Check out cigarbid for their 20 count humidors. I got one for $13.00 shipped that ended up being a dry box for my cigars. It will be a lot better than a tupperware. Cheapest solution in the long run is getting a cooler started. Don't fight it just enjoy the ride.


----------



## chicobrownbear (Aug 31, 2010)

The swing top glass jar would be a better option. Are you going to put your White Owl collection in it?


----------



## perry7762 (Jul 27, 2010)

wow this turned out to be an awesome thread, i think i peed a little


----------



## Behike007 (Sep 13, 2010)

I had a similar idea once. Use a Clorox bottle as portable humidor. I had to shake the bottle upside down to get the cigars out. 

Come on man!


----------



## knicks791 (Aug 18, 2010)

Hovy said:


> I had a similar idea once. Use a Clorox bottle as portable humidor. I had to shake the bottle upside down to get the cigars out.
> 
> Come on man!


The top does pop off. It it wasn't for the smell, it would have worked.


----------



## Surfer24 (Sep 28, 2010)

I made my humidor out of an old tire, some shingles, a railroad spike, and some gorilla glue. :drum:


----------



## Behike007 (Sep 13, 2010)

I declare this thread: "Puff's official funniest thread"

No offense to OP though, it's all camaraderie.


----------



## Zogg (Aug 31, 2010)

even if you cleaned it out - lysol wipes are made with bleach, the last thing you want, even in microscopic amounts - is to smoke bleach.


go buy a $3 glass jar at a dollar store or something, your cigars will thank you for it :]


----------

EXTRACTED INFORMATION:
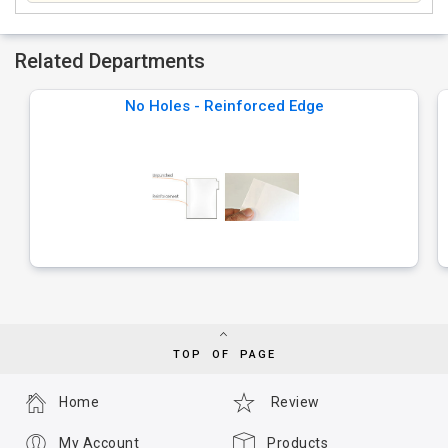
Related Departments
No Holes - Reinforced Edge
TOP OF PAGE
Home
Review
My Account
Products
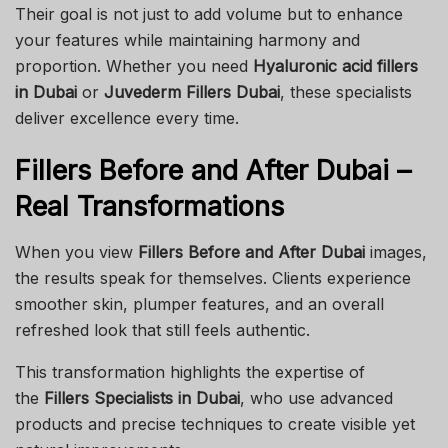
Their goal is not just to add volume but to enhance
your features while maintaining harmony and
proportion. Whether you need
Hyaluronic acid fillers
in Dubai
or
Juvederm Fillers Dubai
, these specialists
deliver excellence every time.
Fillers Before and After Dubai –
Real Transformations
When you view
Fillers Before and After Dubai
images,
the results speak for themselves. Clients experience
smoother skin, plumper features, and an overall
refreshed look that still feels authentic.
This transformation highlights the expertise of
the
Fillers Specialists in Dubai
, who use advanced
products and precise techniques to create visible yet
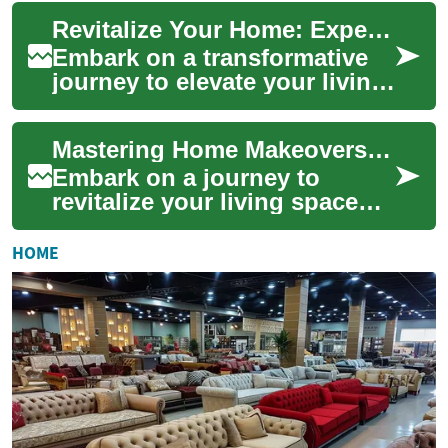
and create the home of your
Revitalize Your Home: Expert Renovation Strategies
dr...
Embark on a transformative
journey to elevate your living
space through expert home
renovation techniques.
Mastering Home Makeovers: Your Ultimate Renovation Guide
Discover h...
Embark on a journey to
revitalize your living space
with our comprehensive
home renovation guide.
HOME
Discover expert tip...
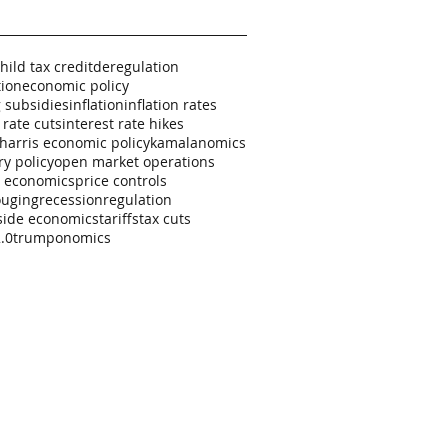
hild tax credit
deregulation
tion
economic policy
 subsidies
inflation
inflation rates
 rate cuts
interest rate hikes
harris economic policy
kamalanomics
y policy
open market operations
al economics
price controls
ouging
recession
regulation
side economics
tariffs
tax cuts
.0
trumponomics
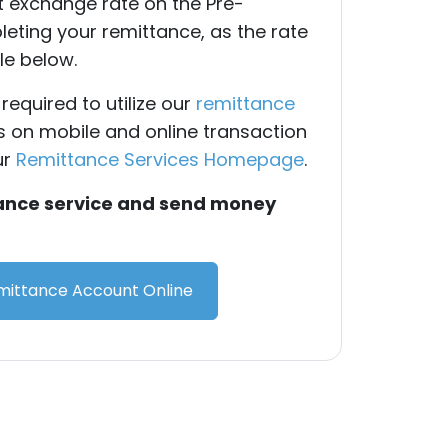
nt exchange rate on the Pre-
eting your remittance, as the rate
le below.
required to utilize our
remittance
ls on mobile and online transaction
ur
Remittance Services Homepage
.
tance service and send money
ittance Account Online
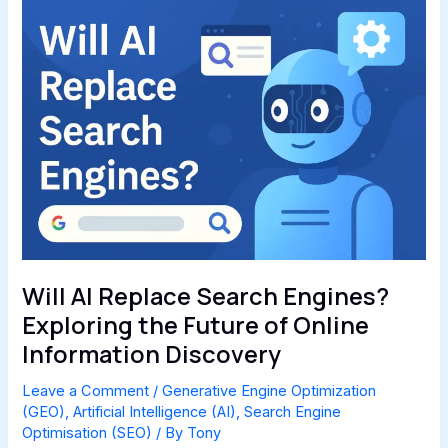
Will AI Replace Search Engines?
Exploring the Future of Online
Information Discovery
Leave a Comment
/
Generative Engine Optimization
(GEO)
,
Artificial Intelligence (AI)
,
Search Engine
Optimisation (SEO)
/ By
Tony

JOB ITEM A:
Answer these from the cigar humidor thread:
(i) How much did the cigarbid humidor cost shipped?
(ii) What did Behike007 once use as a portable humidor?
(iii) What does Zogg say Lysol wipes are made with?
JOB ITEM B: Quote the rows starting at the one containing "nt exchange rate" and ending at the last row. Leave out the pictures.

WORKED SOLUTION A:
(i) $13.00
(ii) A Clorox bottle
(iii) Bleach

WORKED SOLUTION B:
nt exchange rate on the Pre-
eting your remittance, as the rate
le below.
required to utilize our
remittance
ls on mobile and online transaction
ur
Remittance Services Homepage
.
tance service and send money
ittance Account Online
Will AI Replace Search Engines?
Exploring the Future of Online
Information Discovery
Leave a Comment
/
Generative Engine Optimization
(GEO)
,
Artificial Intelligence (AI)
,
Search Engine
Optimisation (SEO)
/ By
Tony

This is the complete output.